What is expected:
From the line containing "framed print: none [82,47,123,98]" to the end of the records below, both included, every line should be repeated exactly; pictures should be dropped.
┄┄┄┄┄┄
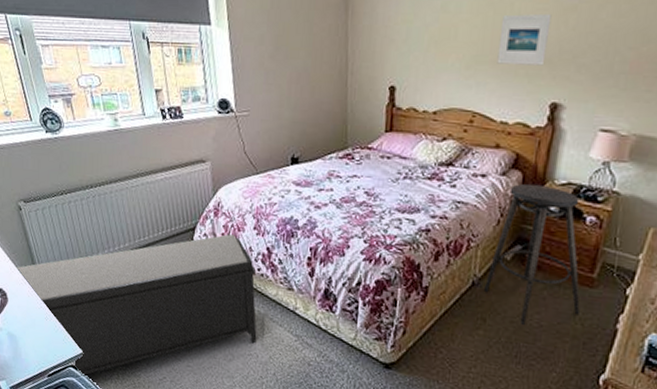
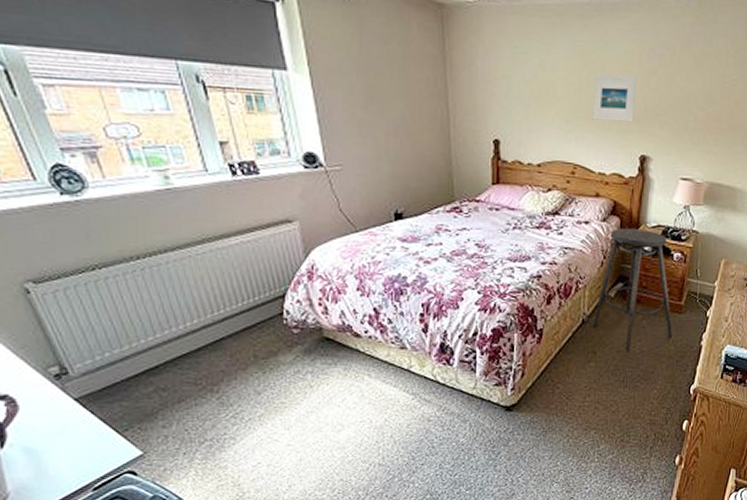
bench: present [16,234,257,376] -> none [28,298,369,481]

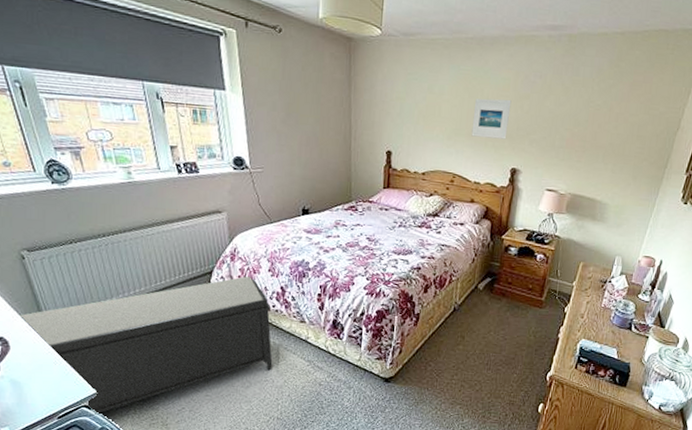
bench: none [28,298,369,481] -> present [19,276,273,415]
stool: present [593,227,672,352] -> none [463,230,533,339]

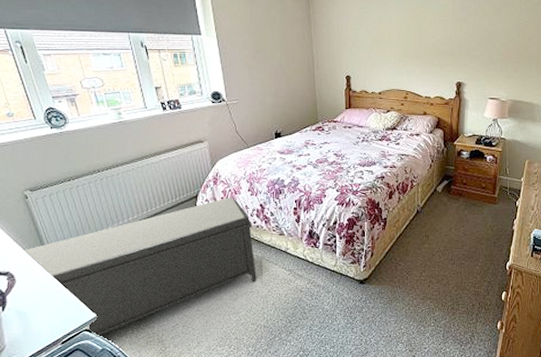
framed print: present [471,98,512,140] -> none [419,23,451,58]

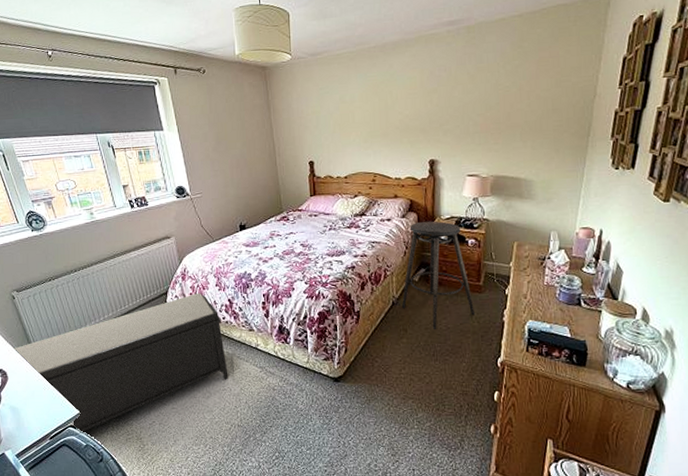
stool: none [426,137,489,236] -> present [402,221,475,329]

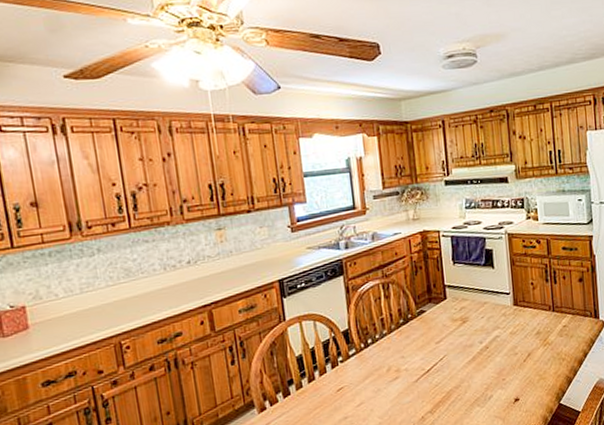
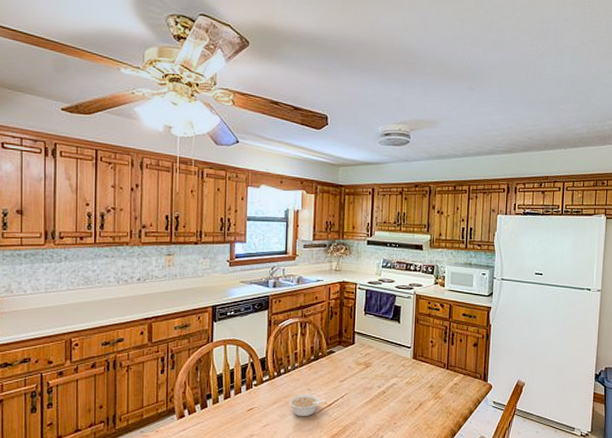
legume: none [381,362,423,389] -> present [288,394,325,417]

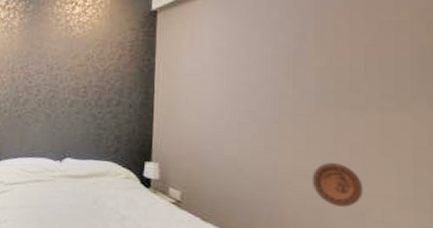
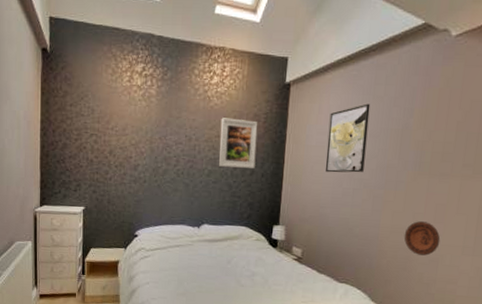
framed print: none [82,47,123,98] -> present [219,118,258,168]
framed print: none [202,28,251,104] -> present [325,103,371,173]

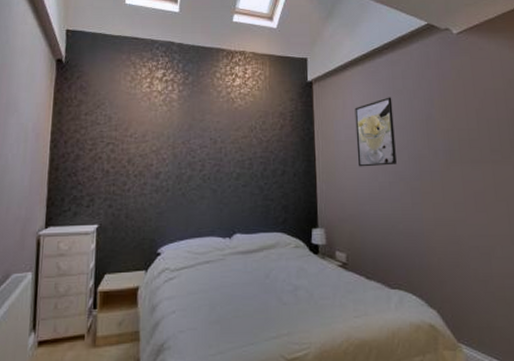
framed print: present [219,118,258,168] -> none [246,118,286,168]
decorative plate: present [404,221,441,256] -> none [449,211,487,249]

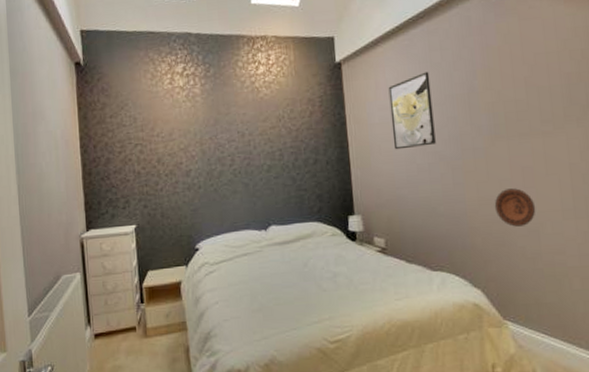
decorative plate: none [449,211,487,249] -> present [494,188,536,227]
┄┄┄┄┄┄
Exercise answer:
framed print: none [82,47,123,98] -> present [219,118,258,168]
framed print: none [202,28,251,104] -> present [325,103,371,173]

framed print: present [219,118,258,168] -> none [246,118,286,168]
decorative plate: present [404,221,441,256] -> none [449,211,487,249]

decorative plate: none [449,211,487,249] -> present [494,188,536,227]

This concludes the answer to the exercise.